Варя сняла санитарную сумку, шинель, пилотку и, расстегнув воротник гимнастерки, присела на низенькие земляные нары. На улице стоял прохладный октябрьский день, а в блиндаже было душно; пахло сырым деревом, землей и горьковатым дымком: по ночам протапливали печурку, трубу которой накрывали каской, чтобы не летели искры, и оттого добрая доля дыма попадала в жилье.
— Подсаживайся к нам, Варя! — пригласила Лариса.
— Я по пути возле кухни пообедала, — угрюмо ответила девушка, глядя на четко обрисованный в свете коптилки профиль молодой женщины: ясная линия лба, легкий изгиб щеки под крылышком ресниц, над тонкой шеей тяжелый узел волос.
«И какая красивая!» — произнес в душе Варвары беспощадный голос, продолжив уже сделанное заключение.
— Ой! — горько и громко вздохнула она вслух и повалилась на свое место на нарах.
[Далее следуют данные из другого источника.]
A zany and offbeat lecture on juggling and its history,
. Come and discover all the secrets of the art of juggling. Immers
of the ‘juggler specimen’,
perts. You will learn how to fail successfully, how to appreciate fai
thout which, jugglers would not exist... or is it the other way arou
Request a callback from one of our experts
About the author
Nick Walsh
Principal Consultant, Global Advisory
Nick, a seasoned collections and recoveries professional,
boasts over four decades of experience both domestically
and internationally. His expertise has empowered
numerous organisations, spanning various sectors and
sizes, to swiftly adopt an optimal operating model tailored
25— Что с тобой? — обеспокоенно спросила Лариса и, доедая оставшийся кусок хлеба, присела возле девушки. — Ты нездорова?
Варвара не ответила — решила прикинуться спящей. Наташа уже спала рядом с нею, овевая ее чистым и сильным дыханием, — заснула, едва прикоснулась головой к постели. Варя тоже громко задышала, но чуткие пальцы врача, взявшие ее руку, уловили необычайное биение пульса.
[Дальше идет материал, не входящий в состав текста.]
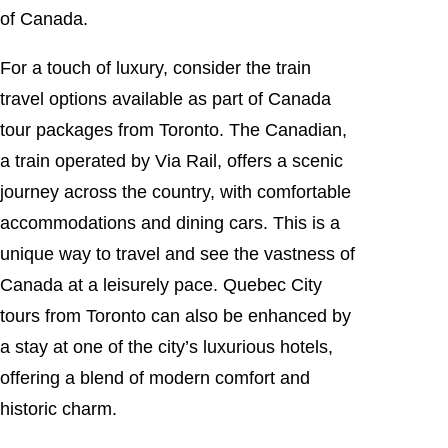
of Canada.
For a touch of luxury, consider the train
travel options available as part of Canada
tour packages from Toronto. The Canadian,
a train operated by Via Rail, offers a scenic
journey across the country, with comfortable
accommodations and dining cars. This is a
unique way to travel and see the vastness of
Canada at a leisurely pace. Quebec City
tours from Toronto can also be enhanced by
a stay at one of the city’s luxurious hotels,
offering a blend of modern comfort and
historic charm.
— Варенька! Почему ты не хочешь говорить со мной?
Варвара порывисто села, гневно посмотрела Ларисе прямо в глаза:
— Вам хочется еще и поиздеваться надо мной?
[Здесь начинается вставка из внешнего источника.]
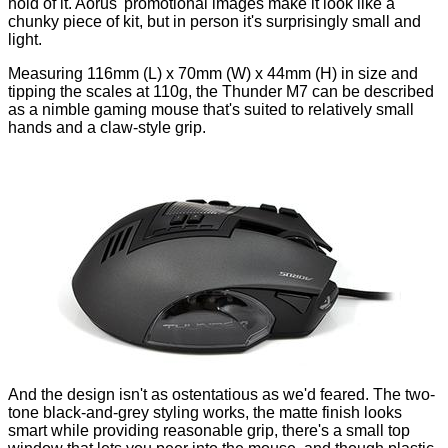
hold of it. Aorus' promotional images make it look like a
chunky piece of kit, but in person it's surprisingly small and
light.
Measuring 116mm (L) x 70mm (W) x 44mm (H) in size and
tipping the scales at 110g, the Thunder M7 can be described
as a nimble gaming mouse that's suited to relatively small
hands and a claw-style grip.
And the design isn't as ostentatious as we'd feared. The two-
tone black-and-grey styling works, the matte finish looks
smart while providing reasonable grip, there's a small top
Фирсова отшатнулась, пораженная.
— В чем дело?
— Вы не знаете? Неужели вы забыли своего мужа?! Ведь у вас есть семья! Зачем же вам еще Иван Иванович?
— Варя! Варя! Как ты можешь? Как тебе не стыдно?
Искреннее негодование, прозвеневшее в голосе Ларисы, обезоружило девушку, сломив ее гнев. Она закрыла лицо ладонями. В самом деле, по какому праву упрекала она эту женщину?!
— Варюшенька, родная! — Лариса вдруг поняла всю глубину ее страдания. — Не сердись на меня. Я стараюсь подальше держаться от любых ухаживаний… И от Ивана Ивановича тоже. — Тут голос ее стал глуше, но она договорила с той же искренностью: — Я никогда не забываю о муже. Я его ни на кого не променяю. Если случится с ним беда, просто не знаю, что со мной будет.
Она крепко обняла Варвару и сказала задумчиво:
— Ты знаешь, я тоже ревновала Алешу. Глупо, смешно это получалось, даже плакала, когда взбредет, бывало, такое…
Варвара, жалко, недоверчиво усмехаясь, высвободилась из-под руки Ларисы.
— Вы на меня не сердитесь?
— Нет.
Варя вздохнула без облегчения:
— Ну вот и хорошо!
— Вы поссорились! — Наташа, оказывается, проснулась и все слышала.
— Да так… пустяки! — ответила Фирсова.
— Знаю я ваши пустяки! — Наташа села, потянулась сладко, по-ребячески, позевывая, и сказала: — Как я хочу в ба-аню-ю! То хоть в Волге иногда купались, а сейчас холодно… — Она распустила русые волосы и стала расчесывать, прислушиваясь к их шелковистому треску. — Вымыла голову, а причесаться не удалось, так и заплела наспех. Давайте острижемся. Я уже измучилась с косами: вечно грязные. Такая пылища кругом, и все ползаем, ползаем. Тут каждый вечер надо мыться, а в санпропускнике только что белье сменишь. Ах, как я хочу в баню!